Getting Performance from a Relational
Data Warehouse

 

Michael P. Howe
Product Manager
Oracle Corporation

In today’s fast-paced business world, strategic decisions must be made quickly, so companies can react and adapt to reorganizations, process changes, regulation revisions, and competitors’ directions. Strategic decisions need to be based on accurate data and thorough analysis. The ability to analyze and exploit operational data in a data warehouse becomes a key competitive weapon.

As strategic decisions are made, it is imperative that they are implemented quickly and efficiently so that the competitive advantage is not lost. Operational systems today need to be flexible and adaptable to change without incurring delays or cost overruns due to application or hardware issues. Organizations require enterprise systems that allow them to make strategic decisions based on information collected and analyzed, and then implement these decisions quickly and cost effectively.

1. 0 Enterprise Class Data Warehousing with Oracle7, Release 7.3

Data warehouse applications require different processing techniques than OLTP applications due to the complex, ad hoc queries running against large amounts of data. To address these special requirements, Oracle7 offers a rich variety of query processing techniques, sophisticated query optimizations choose the most efficient data access path, and a scaleable architecture that takes full advantage of all parallel hardware configurations.

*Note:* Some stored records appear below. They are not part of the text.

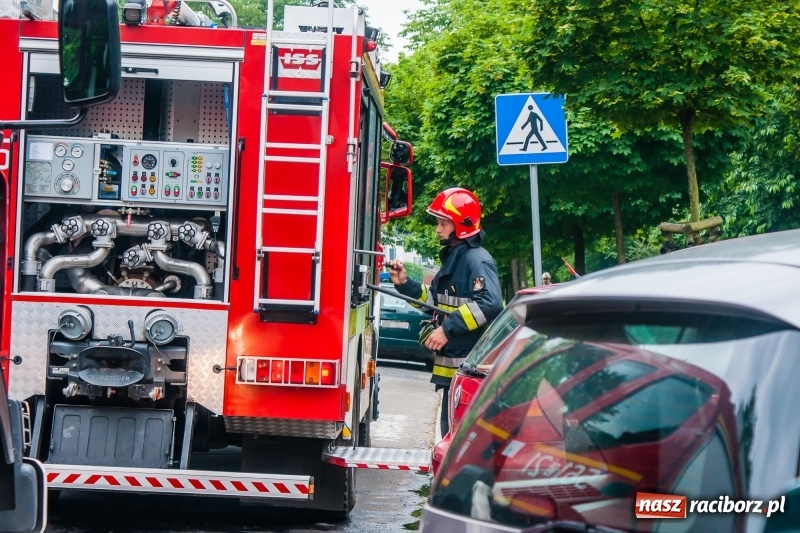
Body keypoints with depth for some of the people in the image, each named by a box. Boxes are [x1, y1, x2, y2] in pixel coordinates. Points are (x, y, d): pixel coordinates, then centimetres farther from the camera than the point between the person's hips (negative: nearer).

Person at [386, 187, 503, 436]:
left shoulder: (477, 260, -13)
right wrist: (404, 284, 13)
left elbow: (489, 304, -27)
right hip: (451, 364, 10)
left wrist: (448, 329, -26)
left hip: (470, 368, -10)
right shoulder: (453, 258, 18)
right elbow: (435, 302, 27)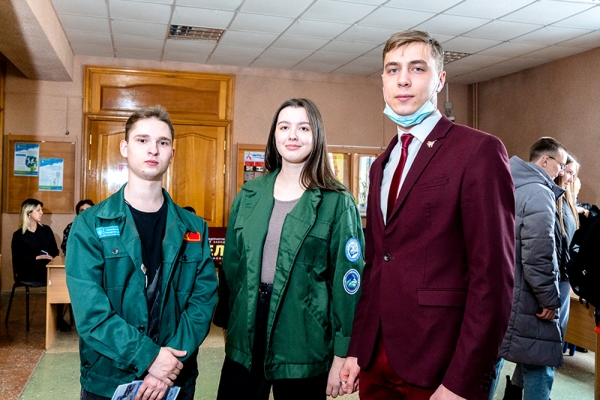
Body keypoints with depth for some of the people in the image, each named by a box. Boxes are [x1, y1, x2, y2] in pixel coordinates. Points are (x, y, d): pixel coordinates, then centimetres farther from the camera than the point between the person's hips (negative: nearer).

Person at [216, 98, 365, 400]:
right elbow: (232, 264, 11)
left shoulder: (337, 203, -7)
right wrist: (227, 320, 10)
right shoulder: (249, 195, 5)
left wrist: (341, 355, -10)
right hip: (245, 335, 4)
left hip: (303, 339, -3)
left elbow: (348, 279, -8)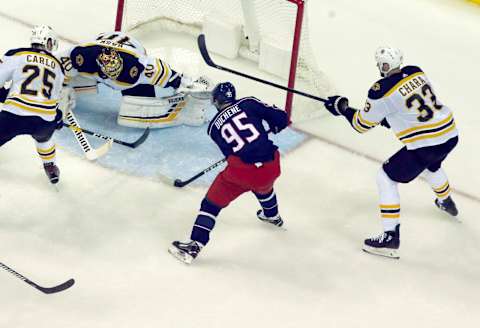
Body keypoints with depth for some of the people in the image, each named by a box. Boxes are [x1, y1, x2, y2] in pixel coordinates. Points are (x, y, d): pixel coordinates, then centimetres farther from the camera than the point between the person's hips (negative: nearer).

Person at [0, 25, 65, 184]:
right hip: (45, 122, 4)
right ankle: (50, 168, 52)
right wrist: (58, 117, 44)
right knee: (43, 137, 38)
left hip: (14, 116, -4)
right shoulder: (57, 66, 19)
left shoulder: (17, 55, 6)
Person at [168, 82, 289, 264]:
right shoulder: (248, 103, 7)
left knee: (212, 202, 9)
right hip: (271, 167, 3)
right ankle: (273, 216, 62)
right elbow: (280, 118, 3)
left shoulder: (214, 126, 12)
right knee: (263, 186, 38)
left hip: (242, 170, -3)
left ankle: (195, 244, 1)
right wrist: (276, 126, 25)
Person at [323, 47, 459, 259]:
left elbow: (362, 124, -1)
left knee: (386, 178, 7)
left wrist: (341, 108, 12)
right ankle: (446, 203, 66)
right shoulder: (416, 72, 5)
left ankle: (391, 236, 4)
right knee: (430, 165, 40)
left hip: (424, 144, -8)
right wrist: (390, 117, 19)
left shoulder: (382, 91, -15)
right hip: (450, 134, 8)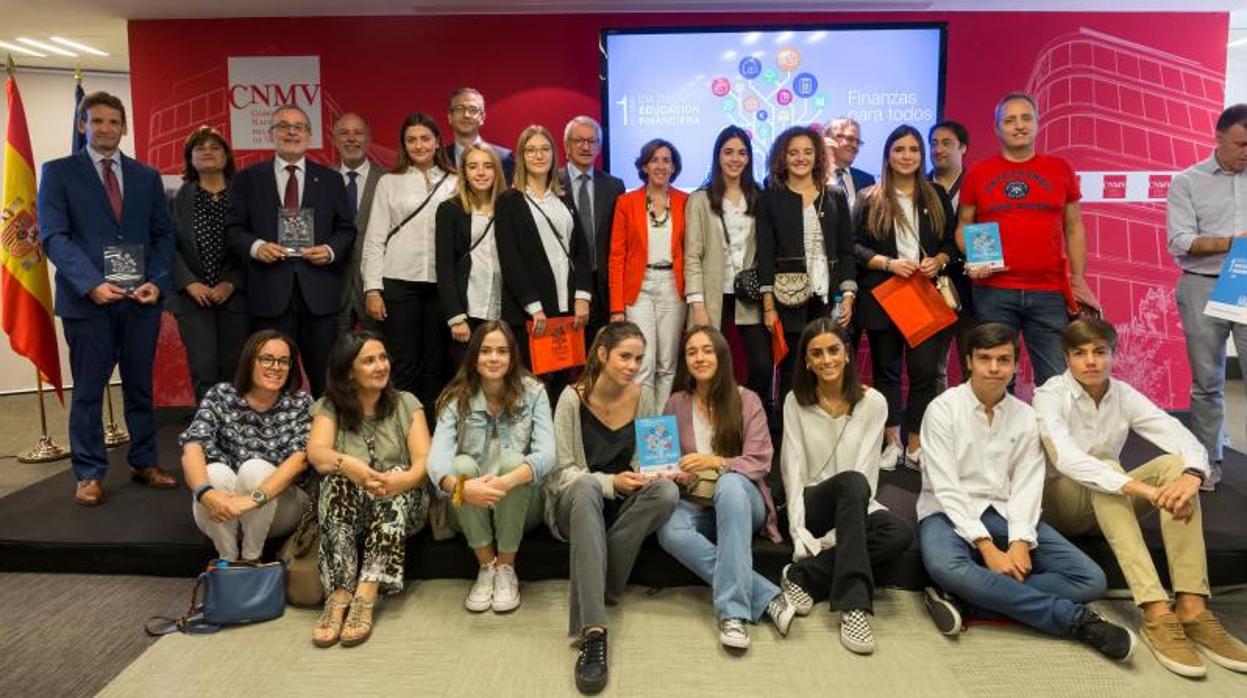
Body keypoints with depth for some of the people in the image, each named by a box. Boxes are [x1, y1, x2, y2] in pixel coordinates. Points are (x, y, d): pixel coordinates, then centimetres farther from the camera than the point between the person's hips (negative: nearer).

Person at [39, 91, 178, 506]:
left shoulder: (147, 176, 13)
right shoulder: (59, 172, 4)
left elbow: (163, 234, 10)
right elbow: (53, 235, -6)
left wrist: (157, 282, -6)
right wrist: (91, 283, -18)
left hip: (142, 298, 3)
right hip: (87, 299, -3)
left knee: (140, 386, 11)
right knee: (88, 390, 4)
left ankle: (144, 463, 22)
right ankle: (89, 474, 14)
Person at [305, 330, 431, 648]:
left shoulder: (406, 404, 4)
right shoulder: (329, 407, 3)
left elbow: (424, 462, -11)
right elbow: (316, 453, -17)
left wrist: (402, 480, -35)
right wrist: (347, 464, -40)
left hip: (401, 506, 0)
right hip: (346, 510, 0)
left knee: (398, 474, -32)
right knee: (338, 479, -31)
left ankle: (366, 595, -42)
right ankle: (340, 594, -41)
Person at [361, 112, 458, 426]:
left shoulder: (454, 183, 9)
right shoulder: (389, 182, 7)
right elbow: (375, 240, 4)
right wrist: (373, 289, -4)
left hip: (442, 283, 1)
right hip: (399, 283, -1)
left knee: (436, 366, 6)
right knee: (404, 367, 0)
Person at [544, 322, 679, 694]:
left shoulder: (642, 398, -1)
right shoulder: (573, 398, -10)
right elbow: (561, 471, -11)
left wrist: (646, 475, -17)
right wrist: (610, 483, -25)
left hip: (623, 505, 3)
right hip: (575, 503, -3)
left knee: (667, 491, -29)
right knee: (586, 487, -39)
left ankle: (597, 590, -21)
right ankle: (592, 631, -46)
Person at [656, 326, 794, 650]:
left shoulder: (747, 400, 2)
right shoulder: (676, 404, 9)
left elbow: (759, 463, -6)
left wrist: (716, 462, -23)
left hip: (741, 500, -2)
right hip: (696, 503, 2)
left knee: (730, 483, -40)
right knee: (670, 531, -35)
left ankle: (733, 610, -42)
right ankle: (766, 598, -33)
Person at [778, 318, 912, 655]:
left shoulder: (873, 403, -1)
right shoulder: (796, 402, 1)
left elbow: (868, 471, -7)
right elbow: (793, 470, -5)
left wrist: (839, 535, -18)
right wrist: (799, 533, -18)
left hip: (854, 508, 1)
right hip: (812, 507, -1)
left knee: (900, 533, -33)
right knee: (852, 482, -36)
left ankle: (804, 576, -24)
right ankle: (854, 604, -38)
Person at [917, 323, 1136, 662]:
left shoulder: (1026, 418, 6)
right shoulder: (943, 410, -6)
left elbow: (1026, 487, -1)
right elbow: (946, 488, -13)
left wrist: (1021, 542, -19)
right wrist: (986, 546, -22)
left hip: (1005, 513, 5)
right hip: (950, 513, -4)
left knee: (1090, 580, -14)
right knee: (946, 566, -39)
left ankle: (962, 598, -25)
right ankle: (1075, 618, -26)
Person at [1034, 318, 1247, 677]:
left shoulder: (1124, 395, -3)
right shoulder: (1050, 396, -16)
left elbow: (1185, 440, -15)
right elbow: (1065, 458, -35)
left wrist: (1191, 475, -39)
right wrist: (1139, 488, -46)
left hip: (1109, 504, 5)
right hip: (1059, 502, -5)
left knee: (1173, 463, -21)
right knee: (1105, 467, -35)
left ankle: (1192, 607, -31)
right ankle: (1156, 613, -43)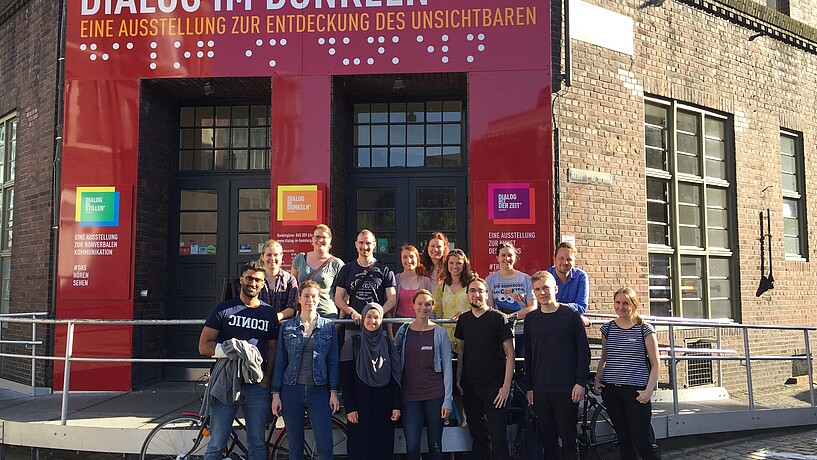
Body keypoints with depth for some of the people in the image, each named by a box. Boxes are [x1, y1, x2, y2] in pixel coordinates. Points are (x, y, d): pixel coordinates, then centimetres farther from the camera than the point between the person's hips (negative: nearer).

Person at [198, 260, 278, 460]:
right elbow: (204, 346, 0)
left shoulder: (269, 313, 9)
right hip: (226, 383, -2)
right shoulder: (223, 309, 3)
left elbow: (273, 351, 10)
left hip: (257, 386, 2)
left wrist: (266, 380, -3)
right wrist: (229, 350, -17)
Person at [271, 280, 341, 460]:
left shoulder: (328, 326, 6)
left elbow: (333, 362, 5)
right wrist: (276, 393, 1)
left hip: (319, 391, -1)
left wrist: (334, 393, -1)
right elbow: (280, 362, 7)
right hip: (292, 391, 1)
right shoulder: (287, 327, 7)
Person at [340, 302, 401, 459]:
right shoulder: (352, 345, 0)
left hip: (384, 406, 2)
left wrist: (396, 406, -2)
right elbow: (345, 379, -3)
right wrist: (349, 408, -9)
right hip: (360, 406, -2)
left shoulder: (388, 344, 6)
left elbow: (395, 377, 5)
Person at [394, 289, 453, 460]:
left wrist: (448, 400, -6)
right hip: (410, 395, 1)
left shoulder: (439, 332, 1)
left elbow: (447, 368, 0)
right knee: (411, 446, -3)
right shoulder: (403, 330, 5)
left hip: (435, 395, -1)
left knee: (435, 445, 6)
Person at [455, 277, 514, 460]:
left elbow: (510, 354, -7)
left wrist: (506, 386, -13)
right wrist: (458, 378, 8)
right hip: (470, 387, 5)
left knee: (498, 437, -7)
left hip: (494, 387, -4)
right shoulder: (464, 319, 9)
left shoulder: (499, 318, -6)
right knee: (478, 436, 12)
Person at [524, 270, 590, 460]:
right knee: (547, 440, 7)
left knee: (569, 440, 0)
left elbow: (583, 350, -1)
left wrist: (580, 382, -8)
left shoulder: (571, 315, 0)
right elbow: (528, 355, 13)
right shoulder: (530, 319, 10)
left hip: (567, 388, -3)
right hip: (540, 390, 3)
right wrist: (530, 387, 8)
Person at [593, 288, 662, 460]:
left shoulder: (645, 329, -2)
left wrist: (648, 390, -10)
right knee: (623, 439, 11)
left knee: (644, 443, -7)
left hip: (635, 392, -4)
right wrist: (597, 380, 6)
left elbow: (655, 364, -1)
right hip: (611, 391, 4)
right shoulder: (607, 328, 9)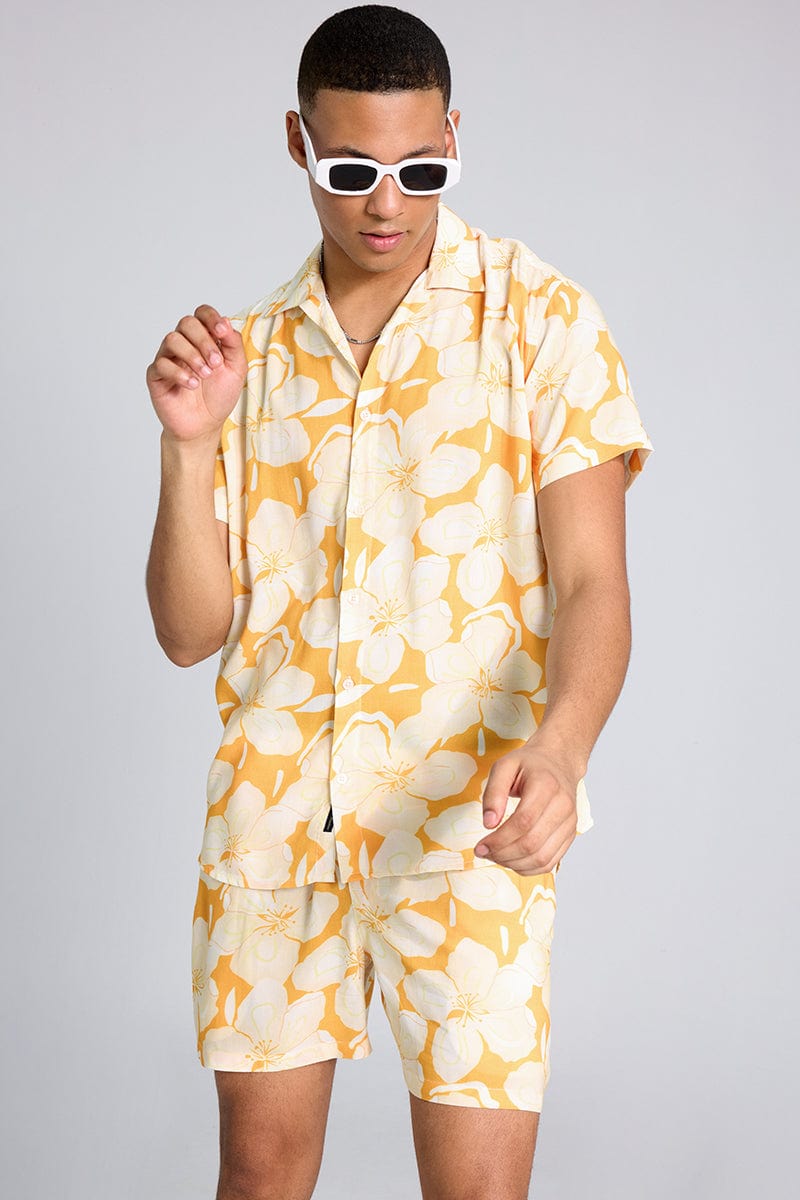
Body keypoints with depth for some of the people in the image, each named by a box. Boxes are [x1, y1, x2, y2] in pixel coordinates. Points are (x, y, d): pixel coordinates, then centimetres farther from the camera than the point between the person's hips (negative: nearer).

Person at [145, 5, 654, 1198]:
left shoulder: (540, 317, -3)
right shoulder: (252, 349, 8)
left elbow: (592, 580, -9)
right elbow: (192, 629, 4)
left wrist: (559, 750, -28)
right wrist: (190, 440, -12)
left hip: (467, 815, -3)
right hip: (273, 806, 3)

1.1 Rich Query Processing Techniques

Successful data warehouse applications rely on superior performance when accessing potentially gigabytes and terabytes of information. Oracle7 provides a rich variety of integrated indexing schemes and join methods to deliver answers quickly to data warehouse users.

1.1.1 Bitmapped Indexes

Bitmapped indexes deliver dramatic performance benefits to data warehouse applications. Bitmapped indexes are fully integrated into the Oracle7 Server, and coexist with and complement other available indexing schemes including standard B-tree indexes, clustered table indexes, and hash clusters. Since the bitmapped indexes are integrated within the Oracle7 Server, they are automatically maintained even when the indexed values in tables are inserted, updated, or deleted, making index "refreshes" unnecessary, unlike other implementations of bitmapped indexes.

1.1.2 Hash Joins

Hash joins deliver dramatic performance improvements over other join methods in many complex queries, especially those queries where existing indexes cannot be leveraged in join processing, a common occurrence in ad hoc query environments. Oracle7’s hash joins eliminate the need to perform sorts by using an in-memory hash table constructed at run-time. They are also ideally suited for scaleable parallel execution.

1.1.3 Partitioned Data

Oracle7 supports efficient management and access of very large databases objects through partition views. Partition views allow a large table to be divided into smaller, more manageable sub-tables or partitions. A partition view simplifies data management operations by allowing data loads, index creation, and data purges to be done at the partition level, rather than on the entire table. Partition elimination and intelligent index utilization provide excellent query performance on partition views.

1.2 Sophisticated SQL Optimizer

Oracle7’s numerous, powerful query processing techniques are completely transparent to the end user. The Oracle7 cost-based optimizer dynamically determines the most efficient access paths and join methods for every query. To choose the most efficient query execution strategy, the Oracle7 cost-based optimizer takes into account statistics, such as the size of each table and the selectivity of each query condition. Histograms provide the cost-based optimizer with more detailed statistics for skewed, non-uniform data distribution.

The cost-based optimizer considers many other constraints when choosing an execution strategy. The user or application can specify whether it is more desirable to return the first row of a query quickly, or to complete the entire query before returning the data. The cost-based optimizer is also "parallel aware," which means it considers the availability of parallel resources when choosing the most efficient execution strategy.

The cost-based optimizer has been tuned for specialized data warehouse queries, such as star queries. The cost-based optimizer selects the most efficient execution strategies for all star queries, even complex "snowflake" queries. Because the cost-based optimizer considers not only query syntax, but also dynamic database statistics and parallel capabilities, Oracle7 efficiently processes ad hoc and complex queries common in data warehouse applications.

1.3 Scaleable Parallel Query Architecture

In addition to efficient query processing techniques and sophisticated query optimization techniques, data warehouse servers must also provide scaleable performance for processing large amounts of data. Oracle7’s superior, integrated parallel query architecture provides excellent scalability on SMP, MPP, and hybrid hardware platforms. Oracle7’s parallel query architecture increases the performance of database operations by dynamically subdividing these operations into distinct tasks, and distributing the workload across multiple processors. Oracle7 parallelizes more operations than any other database product. Oracle7’s adaptive parallel architecture combines the best elements of "shared disk" and "share nothing" approaches and provides excellent load balancing and dynamic load distribution. Oracle7 is a proven solution that enables customers to realize the maximum potential of parallel performance.